This must be something relatively new as I have gotten rooms that were were far below the quality of the Marriott Desert Springs Villas weeks that I've exchanged.  Our very first exchange was into the Pono Kai resort on Kauai in 1995 and that almost turned us off to timesharing.  Another was a 1 BR at the Maui Schooner Resort in 2003 in exchange for our entire 2 BR DSV suite.  Clearly inferior to DSV.


----------



## Judy (Mar 1, 2007)

We exchanged in the spring of 2005.  The resort I exchanged into had just been remodeled.  The hotel it was attached to was remodeled less than a year previously.  It had an onsite restaurant, a bar, weekly rum punch parties with live entertainment, and a world-class SCUBA diving operation.  Yet Interval gave it a low quality rating.  Go figure.
I've been to some highly rated resorts that I didn't like at all.  IMHO, II's quality filters are not at all helpful.:annoyed:


----------



## CatLovers (Mar 5, 2007)

*Caution in using LIAT*



elina said:


> We were thinking of using LIAT-airline. It is a direct flight and very good price also.

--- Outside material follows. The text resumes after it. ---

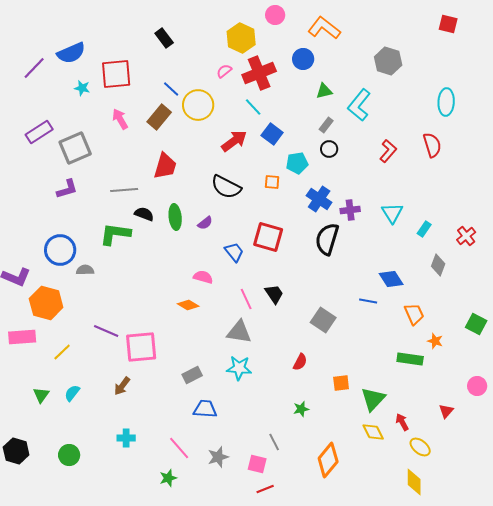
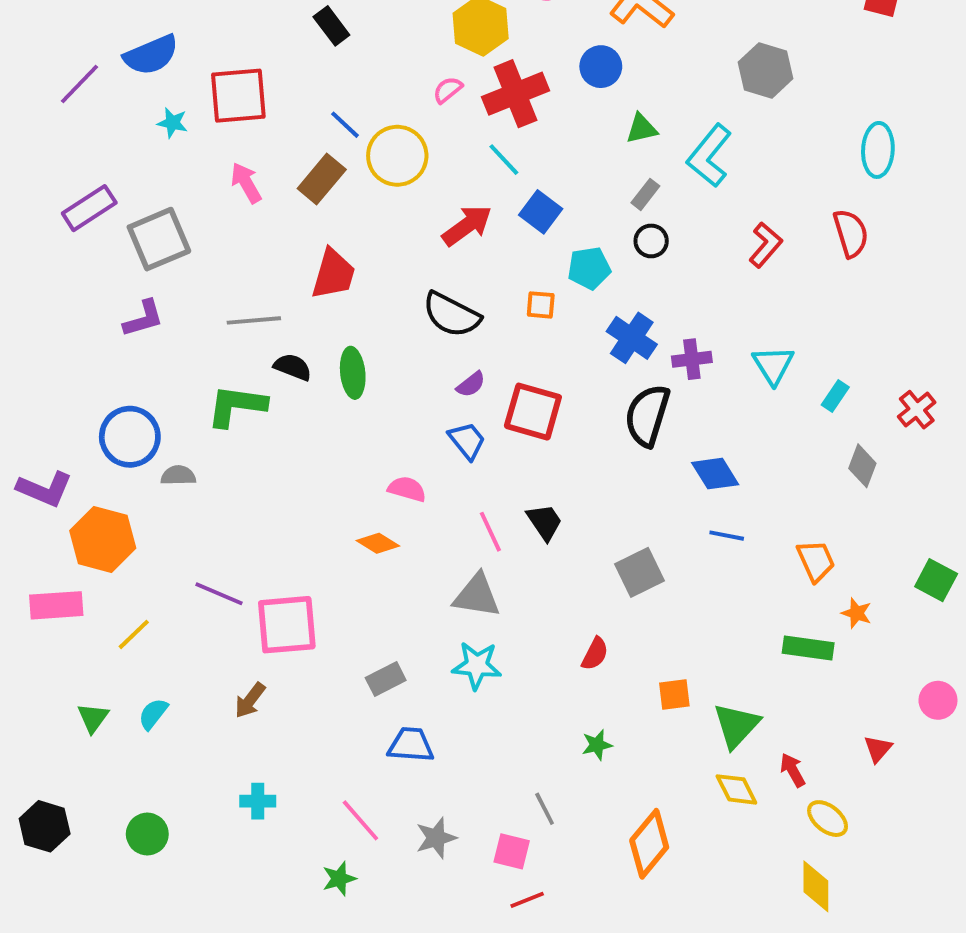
purple semicircle: (205, 223) -> (471, 384), moved
blue diamond: (391, 279) -> (715, 474), moved
gray square: (323, 320) -> (640, 572), turned 30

I believe there is no Sheraton in Antigua.




Just a quick word of caution about using LIAT.  They are notorious for overbooking, and in that part of the world, their follow-up action and compensation is non-existent.  We were scheduled to fly TAB-BGI on a direct flight on Feb 23; flight was overbooked, and their only solution for 12 people stranded was to come back tomorrow and stand-by for the same flight (they only have one flight a day).  We had to make a connection back to Canada so this would not work for us.  The agent simply shrugged his shoulders and walked away into a back office.  Ultimately, we had to walk over to an independent travel agent who routed us thru POS on our own dime, and $800 later we made it to BGI very late that night.  We're filing a cliam with LIAT, but I'm not holding my breath that I will even get one dime back from them.  I also contacted my credit card company to file a complaint, so may be able to recover a portion from that avenue.

Anyway, if you fly LIAT, remember that you are in a part of the world where US and EU rules do not apply, and be prepared to be flexible with your plans.  As long as you do not have another connection pushing you, and you can tolerate island-time, you'll be fine.


----------